Anyone who reads the newspaper knows that fraud against seniors is a growing problem. Some of the most prevalent forms include “free” financial seminars or products, lottery and sweepstakes prizes, high yield/no risk investments, power of attorney or guardian abuse, etc. A study by the Certified Financial Planning Board found that 56 percent of financial planners know seniors who have “been subjected to unfair, deceptive, or abusive practices in connection with the delivery of financial advice or the sale of financial products.”
Beware vacation and snowbird rental scams
In the last few months your editor has personally witnessed a pair of what we hope are unsuccessful scams – but ones so deceptive that anyone could easily fall for them.
The first involved a rental property owned by a friend.

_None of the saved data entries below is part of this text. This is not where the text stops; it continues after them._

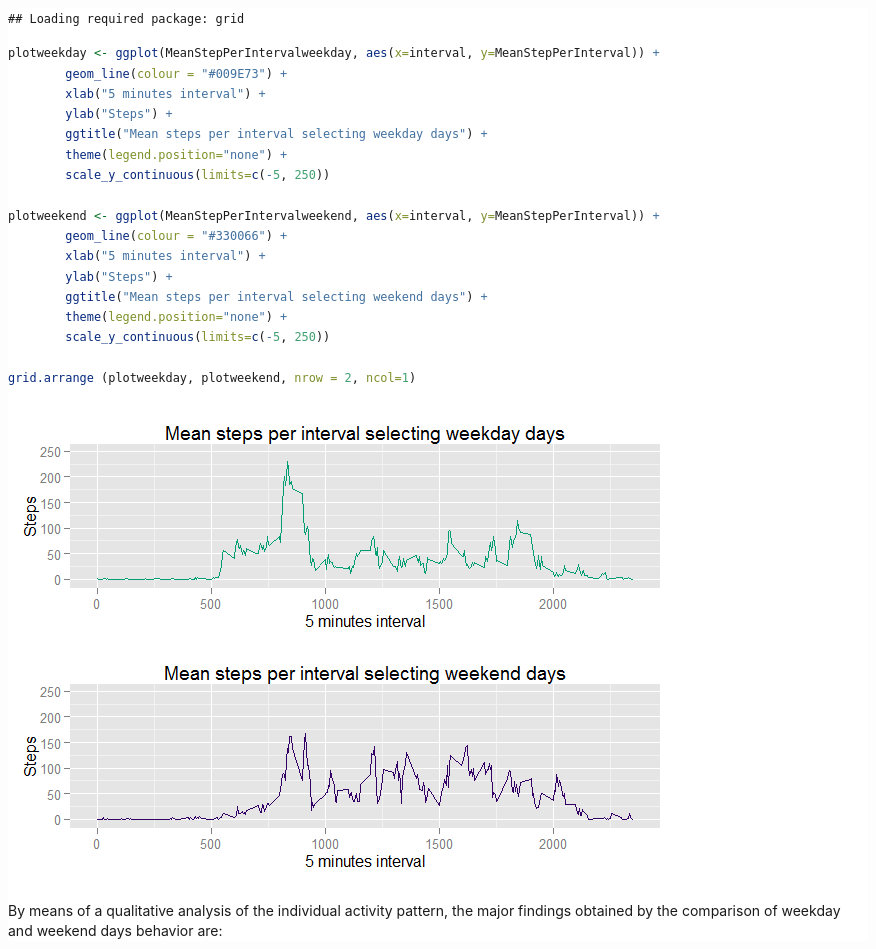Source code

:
 ```
## Loading required package: grid
```

```r
plotweekday <- ggplot(MeanStepPerIntervalweekday, aes(x=interval, y=MeanStepPerInterval)) + 
        geom_line(colour = "#009E73") +
        xlab("5 minutes interval") +
        ylab("Steps") +
        ggtitle("Mean steps per interval selecting weekday days") +
        theme(legend.position="none") +
        scale_y_continuous(limits=c(-5, 250))

plotweekend <- ggplot(MeanStepPerIntervalweekend, aes(x=interval, y=MeanStepPerInterval)) + 
        geom_line(colour = "#330066") +
        xlab("5 minutes interval") +
        ylab("Steps") +
        ggtitle("Mean steps per interval selecting weekend days") +
        theme(legend.position="none") +
        scale_y_continuous(limits=c(-5, 250))

grid.arrange (plotweekday, plotweekend, nrow = 2, ncol=1)
```

![plot of chunk Plotting_the_Activity_pattern_wd_we](./PA1_template_files/figure-html/Plotting_the_Activity_pattern_wd_we.png) 

By means of a qualitative analysis of the individual activity pattern, the major findings obtained by the comparison of weekday and weekend days behavior are:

He was alerted to the scam after a call from an investigator who was a friend. The detective wanted to know if the friend’s home was for rent, since there were pictures of the home online at Craigslist. The friend said yes it was available for rent – but not through Craigslist! Further investigation revealed that in fact the pictures were of his home – a scam artist had copied all the pictures and text from the authorized listing, reduced the price, and changed the contact information. Anyone who fell for this plausible bargain would have wired money somewhere and never seen the rental. Stories are legion in resort areas of tourists arriving at the door of their vacation rental, only to find they have been scammed. We haven’t heard of this happening to anyone in the snowbird rental market, but it is probably only a question of time. Be careful! See this article, “How to Avoid Apartment Rental Scams“, it has some excellent advice.
The second involved a panicked call from your editor’s 100 (at the time) year old mother. She was very upset that one of her grandsons was in jail, and needed money to get out. Fortunately she was still sharp enough to ask before acting. But she had come very close to sending money to the scam artist who wasn’t quite sure of the grandson’s name – until it was cleverly elicited from her. We hear of this scam happening frequently in Florida; sometimes the crooks are able to get multiple payments before the lights go on.
What can you do
You not only have to protect yourself, but if you have aging parents you have to help them too. Here are some ideas:
– Get yourself and your elderly loved ones on the “Do Not Call” list
– Never send money to any person you don’t know personally. Particularly don’t wire money to anyone until you’ve done your due diligence – once you wire it, it’s gone. Likewise don’t send money to charities that call you on the phone, email you, or show up at your door. Don’t make any investments with people that contact you, at least until you and your family or advisors have personally vetted them.
– Make your elderly relatives promise they won’t send money to anyone without asking you first (see link at bottom for tools that might help with this)
– If renting or buying something online, make sure you check the reviews. Beware Craigslist in particular – there are many legitimate sellers, but there are also many criminals masquerading as honest folk. Email or call the seller and get comfortable with them. Are they hiding something and completely forthcoming? Walk away if anything they are asking sounds strange. If they want money before you have had a chance to see the property, get nervous.
– Never give anyone who calls or emails you personal information of any kind
– Read the articles we have provided below to make sure you understand the kinds of scams that are out there, and what you can do to protect yourself and your love ones.
– If it sounds too good to be true – it probably is!
It is a little scary that overconfidence is a leading contributor to financial fraud. Vigilance is key, and so is staying on top of the most recent fraud trends and prevention techniques.
Have you or a loved one been been approached or become the victim of financial or other type of fraud? What prevention tips would you advise?